*** Opening of MATERIAL PROVIDED ***

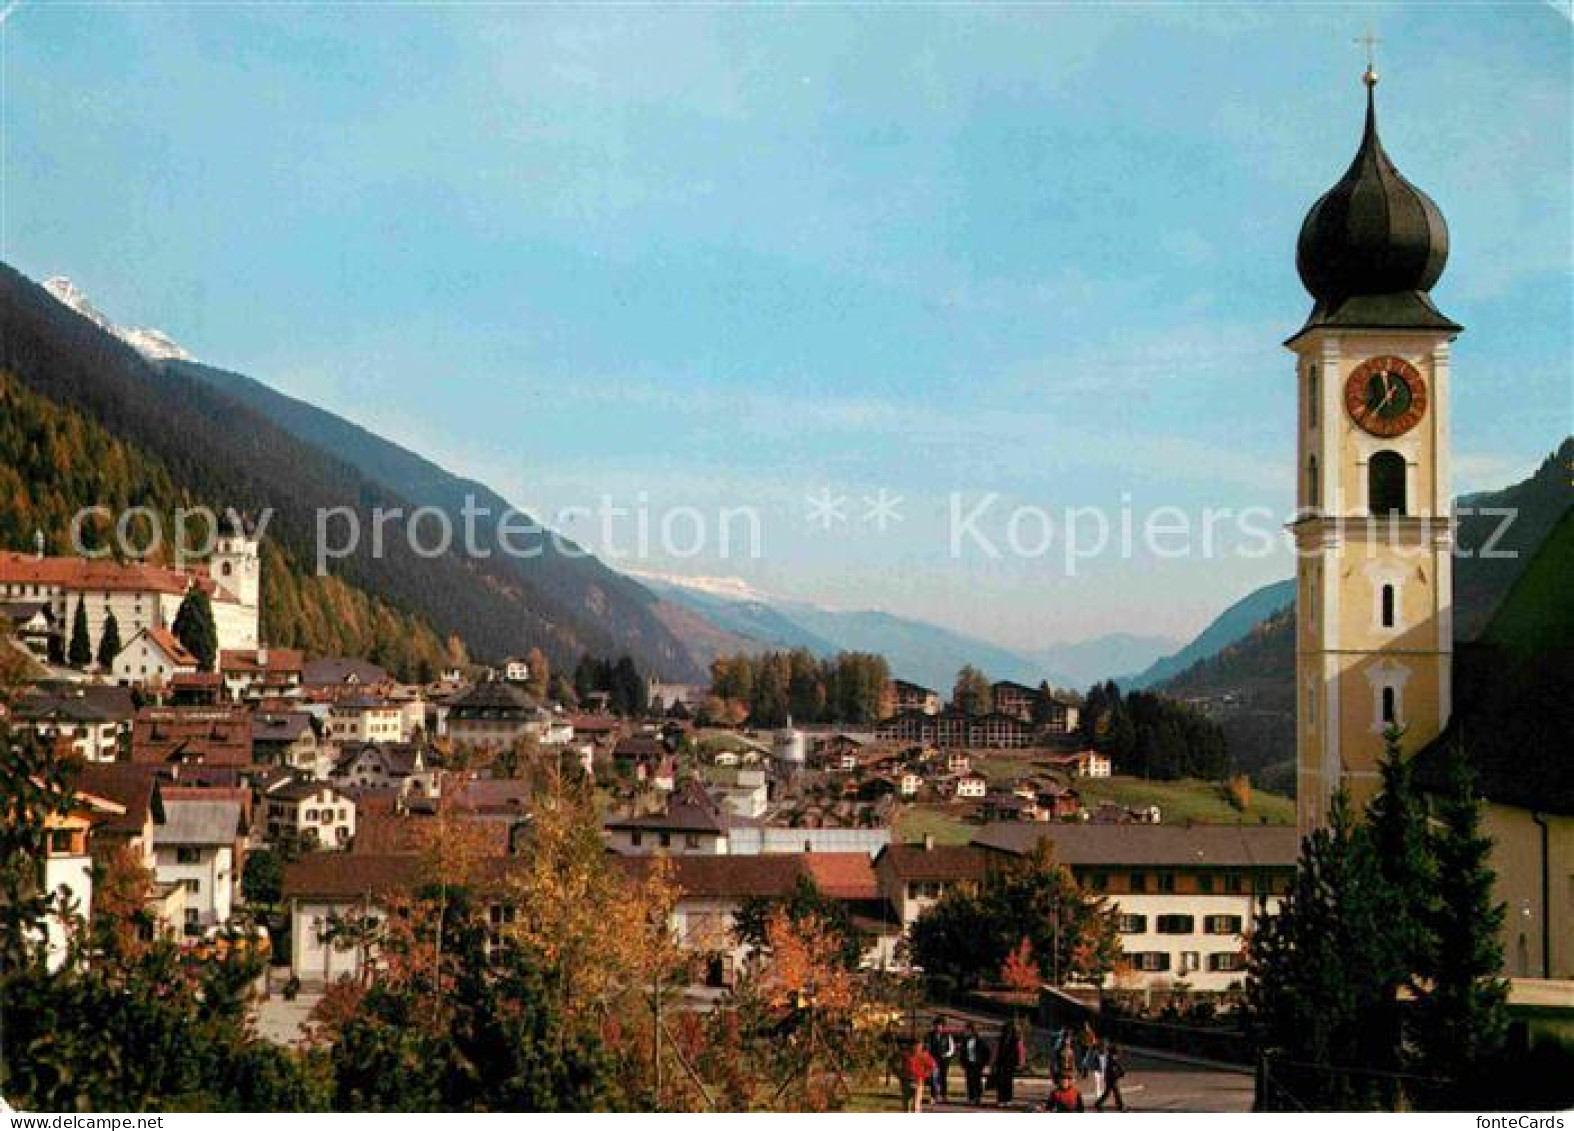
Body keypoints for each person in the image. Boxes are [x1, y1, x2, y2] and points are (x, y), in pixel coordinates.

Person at [993, 1018, 1024, 1107]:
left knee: (1008, 1082)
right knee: (1001, 1082)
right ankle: (1001, 1099)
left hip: (1010, 1063)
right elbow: (996, 1051)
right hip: (1001, 1063)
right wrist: (993, 1063)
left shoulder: (1016, 1040)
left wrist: (1020, 1063)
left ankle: (1008, 1099)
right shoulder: (1001, 1039)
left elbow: (1020, 1051)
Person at [926, 1015, 957, 1103]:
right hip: (933, 1059)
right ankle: (933, 1096)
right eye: (936, 1025)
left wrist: (946, 1055)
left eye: (939, 1025)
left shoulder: (947, 1036)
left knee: (943, 1077)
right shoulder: (929, 1035)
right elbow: (927, 1047)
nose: (937, 1027)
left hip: (944, 1060)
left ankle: (944, 1095)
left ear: (943, 1026)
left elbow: (951, 1049)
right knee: (933, 1078)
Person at [902, 1038, 938, 1113]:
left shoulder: (924, 1055)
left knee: (916, 1105)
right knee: (906, 1105)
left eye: (920, 1046)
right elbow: (897, 1065)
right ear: (911, 1046)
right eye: (916, 1046)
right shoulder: (905, 1055)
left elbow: (933, 1066)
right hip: (906, 1082)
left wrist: (925, 1075)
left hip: (918, 1082)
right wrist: (900, 1074)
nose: (918, 1048)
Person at [960, 1021, 991, 1106]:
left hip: (978, 1064)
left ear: (972, 1030)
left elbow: (987, 1052)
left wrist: (985, 1063)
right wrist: (963, 1062)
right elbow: (962, 1052)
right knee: (969, 1082)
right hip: (968, 1064)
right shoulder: (965, 1040)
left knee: (977, 1082)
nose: (966, 1031)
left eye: (968, 1029)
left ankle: (978, 1098)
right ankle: (971, 1098)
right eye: (966, 1029)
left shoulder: (980, 1040)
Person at [1095, 1044, 1127, 1112]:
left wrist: (1120, 1072)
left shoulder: (1110, 1058)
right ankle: (1120, 1106)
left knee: (1110, 1092)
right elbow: (1114, 1068)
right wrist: (1120, 1073)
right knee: (1115, 1092)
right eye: (1117, 1053)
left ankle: (1098, 1103)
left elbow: (1116, 1067)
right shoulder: (1111, 1059)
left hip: (1110, 1078)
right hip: (1111, 1078)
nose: (1118, 1055)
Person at [1081, 1039, 1106, 1104]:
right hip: (1098, 1069)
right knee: (1098, 1083)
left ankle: (1100, 1094)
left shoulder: (1102, 1053)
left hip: (1101, 1069)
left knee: (1101, 1082)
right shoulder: (1095, 1052)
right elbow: (1088, 1061)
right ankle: (1099, 1095)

*** Close of MATERIAL PROVIDED ***

§ **TASK REQUIREMENTS**: Copy out each line of the records above that includes "wrist".

§ **YOUR SOLUTION**:
right wrist: (993, 1063)
left wrist: (1020, 1063)
left wrist: (946, 1055)
left wrist: (925, 1075)
right wrist: (900, 1074)
left wrist: (985, 1063)
right wrist: (963, 1062)
left wrist: (1120, 1072)
right wrist: (1120, 1073)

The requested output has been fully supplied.